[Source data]
·····

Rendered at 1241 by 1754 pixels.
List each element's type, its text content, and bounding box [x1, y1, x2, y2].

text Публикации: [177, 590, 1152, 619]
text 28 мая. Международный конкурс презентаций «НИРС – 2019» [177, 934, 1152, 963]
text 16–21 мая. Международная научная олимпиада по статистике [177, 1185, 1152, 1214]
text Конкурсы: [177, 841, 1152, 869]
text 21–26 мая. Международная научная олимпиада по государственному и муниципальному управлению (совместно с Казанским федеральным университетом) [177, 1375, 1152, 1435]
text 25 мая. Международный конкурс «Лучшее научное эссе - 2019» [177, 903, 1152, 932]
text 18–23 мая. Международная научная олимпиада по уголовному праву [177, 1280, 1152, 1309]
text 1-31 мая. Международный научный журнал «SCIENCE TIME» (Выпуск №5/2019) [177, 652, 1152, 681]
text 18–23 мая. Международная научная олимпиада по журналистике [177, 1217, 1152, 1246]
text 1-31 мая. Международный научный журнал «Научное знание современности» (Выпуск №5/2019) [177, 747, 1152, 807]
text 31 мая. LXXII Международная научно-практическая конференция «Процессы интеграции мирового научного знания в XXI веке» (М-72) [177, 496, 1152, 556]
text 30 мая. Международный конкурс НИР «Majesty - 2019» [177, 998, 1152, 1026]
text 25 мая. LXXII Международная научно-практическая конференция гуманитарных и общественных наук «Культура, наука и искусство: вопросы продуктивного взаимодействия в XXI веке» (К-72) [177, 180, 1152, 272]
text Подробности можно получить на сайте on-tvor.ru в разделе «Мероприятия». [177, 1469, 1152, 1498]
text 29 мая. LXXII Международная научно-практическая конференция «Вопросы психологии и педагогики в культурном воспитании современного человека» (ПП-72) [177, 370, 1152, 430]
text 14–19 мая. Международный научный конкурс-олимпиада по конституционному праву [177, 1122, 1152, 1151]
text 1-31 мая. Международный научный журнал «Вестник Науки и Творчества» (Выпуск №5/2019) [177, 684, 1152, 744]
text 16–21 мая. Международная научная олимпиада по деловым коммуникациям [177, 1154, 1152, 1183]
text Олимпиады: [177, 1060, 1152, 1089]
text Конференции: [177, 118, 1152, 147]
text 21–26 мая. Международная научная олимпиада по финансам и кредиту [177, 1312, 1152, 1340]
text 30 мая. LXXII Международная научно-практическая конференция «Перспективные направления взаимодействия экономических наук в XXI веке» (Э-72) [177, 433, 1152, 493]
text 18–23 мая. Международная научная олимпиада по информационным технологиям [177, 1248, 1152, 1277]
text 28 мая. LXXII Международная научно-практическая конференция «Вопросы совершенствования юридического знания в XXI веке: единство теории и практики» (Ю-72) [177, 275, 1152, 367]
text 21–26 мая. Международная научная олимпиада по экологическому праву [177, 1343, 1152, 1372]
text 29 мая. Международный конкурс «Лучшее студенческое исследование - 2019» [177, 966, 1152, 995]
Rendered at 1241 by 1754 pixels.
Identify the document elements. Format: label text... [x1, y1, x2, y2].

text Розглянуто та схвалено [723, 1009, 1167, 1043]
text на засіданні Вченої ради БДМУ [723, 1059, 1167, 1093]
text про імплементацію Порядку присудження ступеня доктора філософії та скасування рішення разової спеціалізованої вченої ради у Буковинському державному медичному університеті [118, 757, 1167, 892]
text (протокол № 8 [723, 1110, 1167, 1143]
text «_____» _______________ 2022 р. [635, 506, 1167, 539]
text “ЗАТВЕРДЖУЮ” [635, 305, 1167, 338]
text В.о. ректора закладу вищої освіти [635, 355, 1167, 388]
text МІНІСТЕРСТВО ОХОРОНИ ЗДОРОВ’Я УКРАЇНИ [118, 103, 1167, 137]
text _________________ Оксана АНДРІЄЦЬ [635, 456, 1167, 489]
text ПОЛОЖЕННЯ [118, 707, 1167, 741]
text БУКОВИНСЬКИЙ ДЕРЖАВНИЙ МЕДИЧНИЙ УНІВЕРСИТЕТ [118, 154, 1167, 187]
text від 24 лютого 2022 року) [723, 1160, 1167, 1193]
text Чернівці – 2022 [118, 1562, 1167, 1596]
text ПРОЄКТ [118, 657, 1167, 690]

·····

ABOUT THIS EXERCISE:
Could you return all lines from the records that include the word "ради"?

EXERCISE SOLUTION:
text на засіданні Вченої ради БДМУ [723, 1059, 1167, 1093]
text про імплементацію Порядку присудження ступеня доктора філософії та скасування рішення разової спеціалізованої вченої ради у Буковинському державному медичному університеті [118, 757, 1167, 892]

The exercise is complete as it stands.